A Collector class will receive all the T values and combine them together: the requirement on T, in this case, is for it to be a monoid, so it has an .empty value and a <> associative composition operation.

class Collector<T: Monoid> {
    private var current: T = .empty
    func append(_ value: T) {
        current = current <> value
    }
}

Finally, a Distributor class will distribute the work to processing units:

class Distributor {
    let serialContext = DispatchQueue.init(label: "serial")
    
    func distribute<T>(process: Process<T>, to collector: Collector<T>) {
        ProcessingUnit.init(context: serialContext).execute(process, onComplete: collector.append)
    }
}

Notice that, if the only constraint that we impose on T is Monoid (in the code above the requirement is implicit) we cannot do much more than distributing the work on a serial queue, because we need the processes to run and complete in the same order as they're passed to the distributor.

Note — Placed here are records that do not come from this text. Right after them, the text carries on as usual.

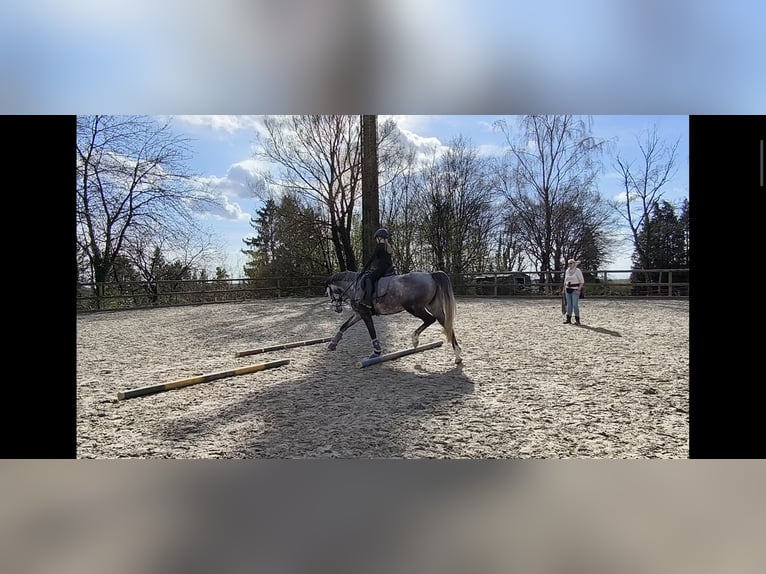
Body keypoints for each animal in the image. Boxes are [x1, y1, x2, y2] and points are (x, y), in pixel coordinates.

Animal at [324, 272, 462, 364]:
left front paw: (376, 352)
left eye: (329, 292)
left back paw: (415, 339)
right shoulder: (358, 314)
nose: (337, 309)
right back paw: (457, 356)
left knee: (430, 320)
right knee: (446, 324)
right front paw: (332, 344)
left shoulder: (365, 314)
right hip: (433, 307)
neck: (355, 287)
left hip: (414, 308)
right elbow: (344, 326)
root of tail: (430, 275)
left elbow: (371, 331)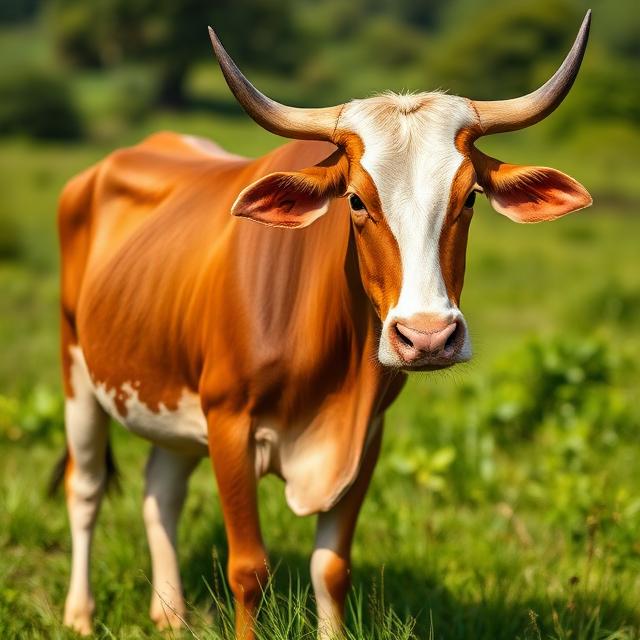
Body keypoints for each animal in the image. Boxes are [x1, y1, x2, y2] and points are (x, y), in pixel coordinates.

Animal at [56, 11, 592, 639]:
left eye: (470, 199)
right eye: (356, 200)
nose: (428, 337)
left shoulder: (366, 434)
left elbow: (331, 568)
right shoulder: (229, 424)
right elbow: (248, 570)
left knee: (159, 491)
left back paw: (168, 614)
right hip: (78, 377)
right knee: (86, 489)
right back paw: (80, 613)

An improvement over this would be if T was a CommutativeMonoid: in this case the <> operation is declared to be commutative, which means that the order of composition doesn't matter. This way we can distribute work over a concurrent queue: even if a process ends before one that started earlier, the commutativity will insure that the composition still makes sense.

class Distributor {
    let concurrentContext = DispatchQueue.init(label: "concurrent", attributes: .concurrent)
    
    func distribute<T>(process: Process<T>, to collector: Collector<T>) where T: CommutativeMonoid {
        ProcessingUnit.init(context: concurrentContext).execute(process, onComplete: collector.append)
    }
}

To make further improvements we could consider the case of actually distributed executions on stateless, uncoordinated contexts that could fail, restart and execute more than once. If T were a BoundedSemilattice we could actually make this kind of context work anyway because the composition operation, other than commutative, would be declared idempotent, that is, applying it twice would be the same as applying it once.

class Unreliable: Context {
    func execute(_ call: @escaping () -> ()) {
        /// could call more than once
    }
}

class Distributor {
    let unreliableContext = Unreliable()
    
    func distribute<T>(process: Process<T>, to collector: Collector<T>) where T: BoundedSemilattice {
        ProcessingUnit.init(context: unreliableContext).execute(process, onComplete: collector.append)
    }
}

By clearly defining the composition semantics of T we can make assumptions that allow us to be more efficient and less constrained. But making T conform to BoundedSemilattice, CommutativeMonoid or even Monoid will require that the composition operation on T respects some laws like commutativity: Abstract provides functions, defined in the Law namespace, that will allow one to test a type against these laws, thus proving that the type has the required semantics.